TAXUS II - TAXUS II
This trial compares a paclitaxel-eluting coronary stent with a bare, uncoated stent in de novo lesions. The trial was conducted with two cohorts, a slow release paclitaxel-eluting stent (cohort 1) and a moderate release paclitaxel-eluting stent (cohort 2).
In-stent volume obstruction as assessed by intravascular ultrasound (IVUS) will be reduced with use of the paclitaxel-eluting coronary stent.
Patients Enrolled: 536
Mean Follow Up: Five years (data presented through 24 months to date)
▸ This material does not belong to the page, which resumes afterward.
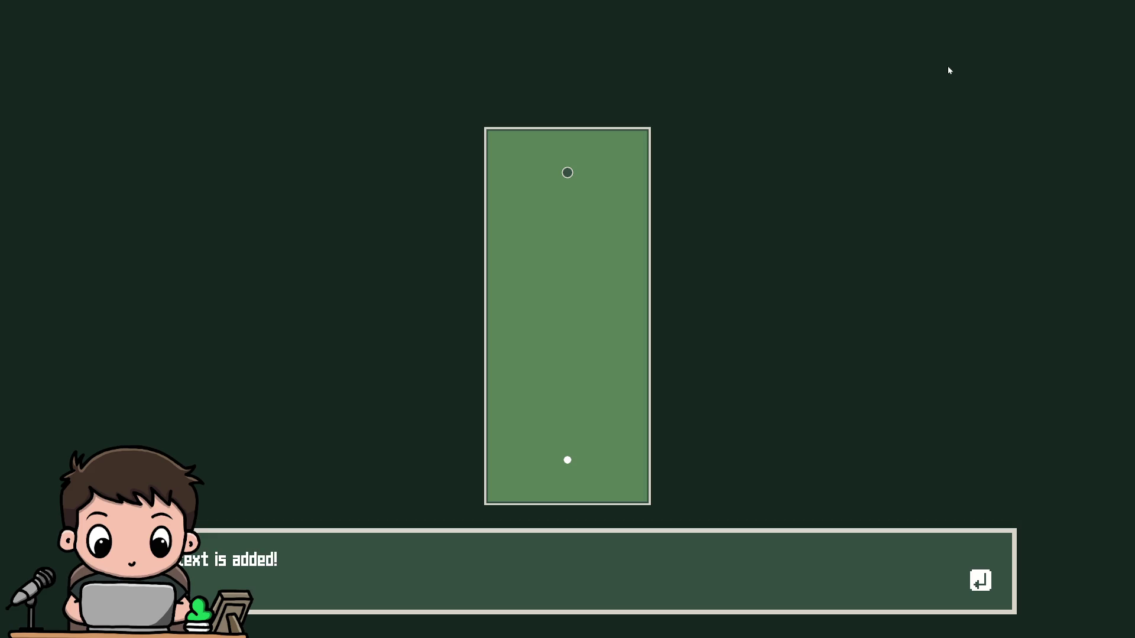
pyautogui.press('F8')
Standard risk de novo lesions, length ≤12 mm, and reference vessel diameter ≥3.0 mm and ≤3.5 mm
In-stent volume obstruction as assessed by IVUS at six months
Clinical procedural success; MACE (cardiac death, MI, and TVR) at 30 days, six months, and years 1-5; TLR and TVR at six months; angiographic restenosis rate at six months; quantitative coronary angiography parameters at six months; and IVUS parameters at six months
Cohort 1: Patients were randomized triple-blind to the slow release paclitaxel-eluting stent (n=131) or to an uncoated stent (n=136).
Cohort 2: Patients were randomized triple-blind to the moderate release paclitaxel-eluting stent (n=135) or to an uncoated stent (n=134).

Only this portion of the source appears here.